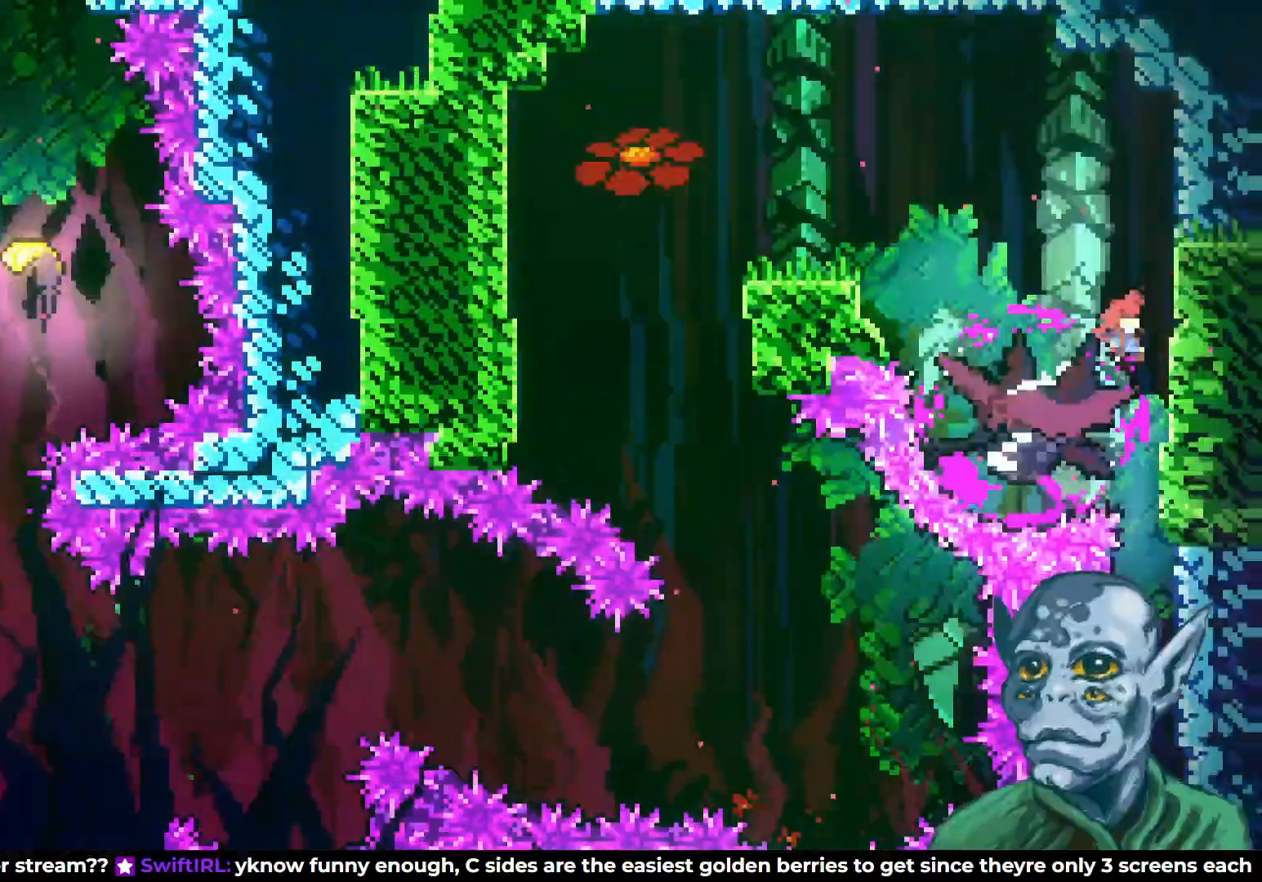
{"buttons": ["DPAD_DOWN"], "left_stick": "center", "right_stick": "center", "events": [[233, "DPAD_RIGHT", "up"], [367, "DPAD_DOWN", "down"]]}
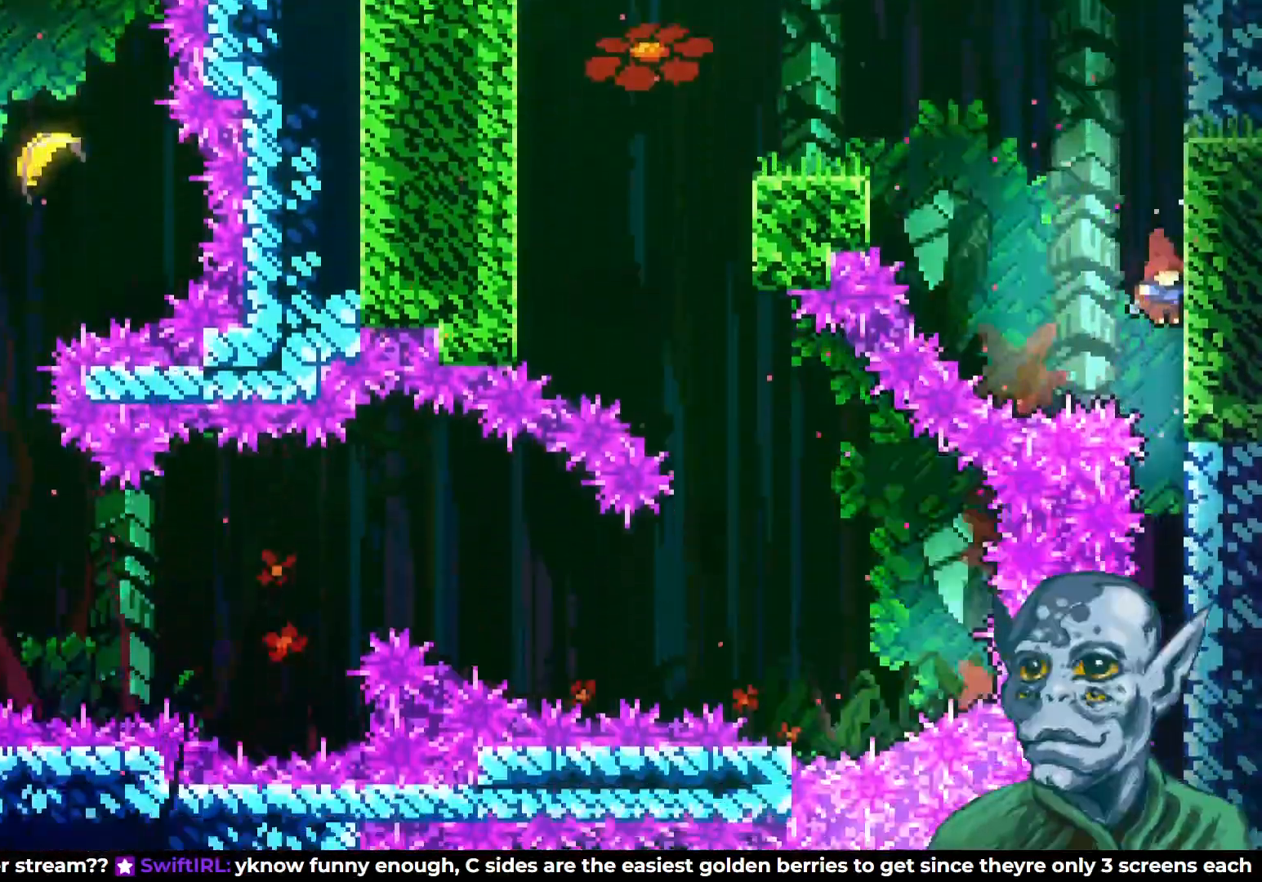
{"buttons": ["DPAD_DOWN"], "left_stick": "center", "right_stick": "center", "events": []}
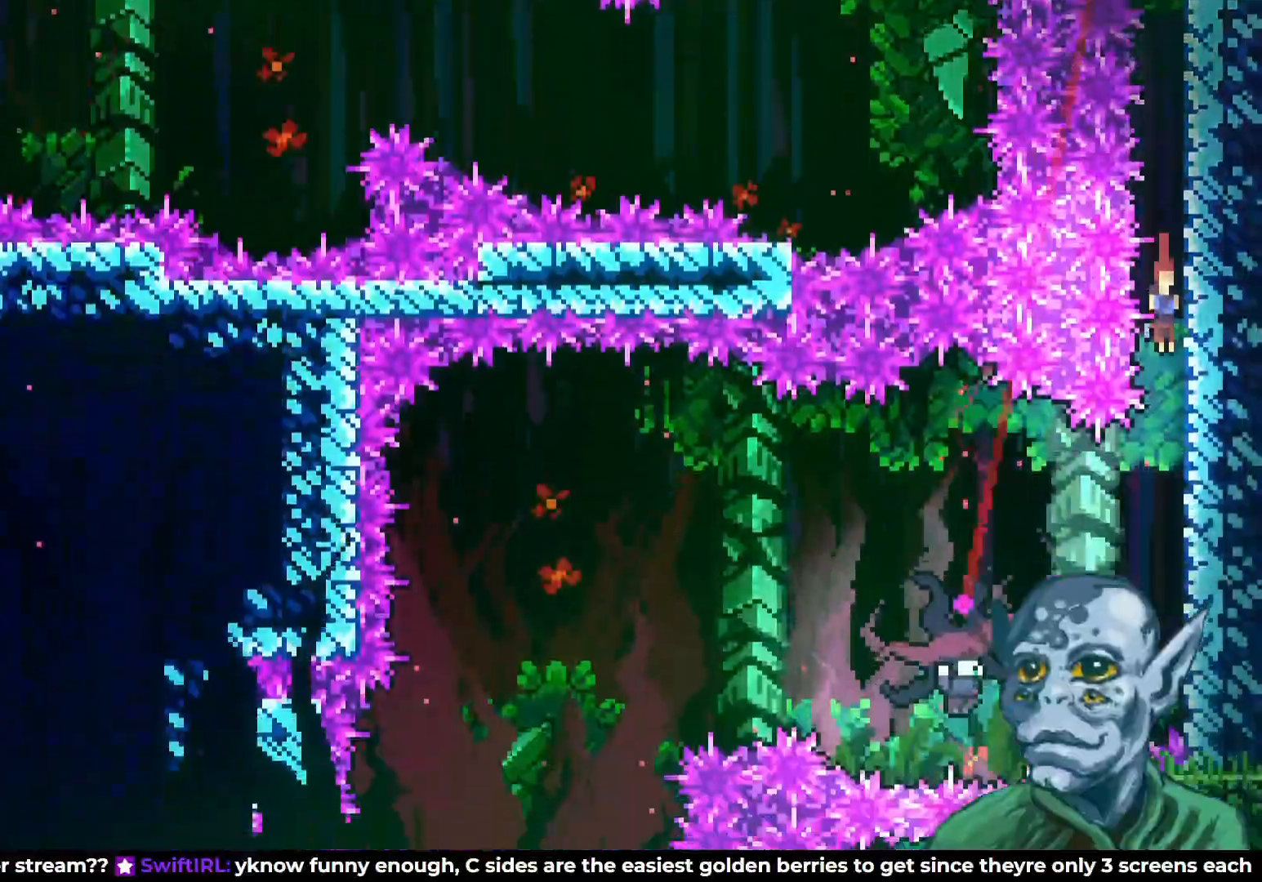
{"buttons": ["DPAD_LEFT"], "left_stick": "center", "right_stick": "center", "events": [[217, "DPAD_DOWN", "up"], [217, "DPAD_LEFT", "down"], [250, "SQUARE", "down"], [450, "SQUARE", "up"]]}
--------
_ASSIGNED TASK_
Drop the images and copy all the data exactly.

_SOLUTION_
{"buttons": ["DPAD_DOWN"], "left_stick": "center", "right_stick": "center", "events": [[233, "DPAD_RIGHT", "up"], [367, "DPAD_DOWN", "down"]]}
{"buttons": ["DPAD_DOWN"], "left_stick": "center", "right_stick": "center", "events": []}
{"buttons": ["DPAD_LEFT"], "left_stick": "center", "right_stick": "center", "events": [[217, "DPAD_DOWN", "up"], [217, "DPAD_LEFT", "down"], [250, "SQUARE", "down"], [450, "SQUARE", "up"]]}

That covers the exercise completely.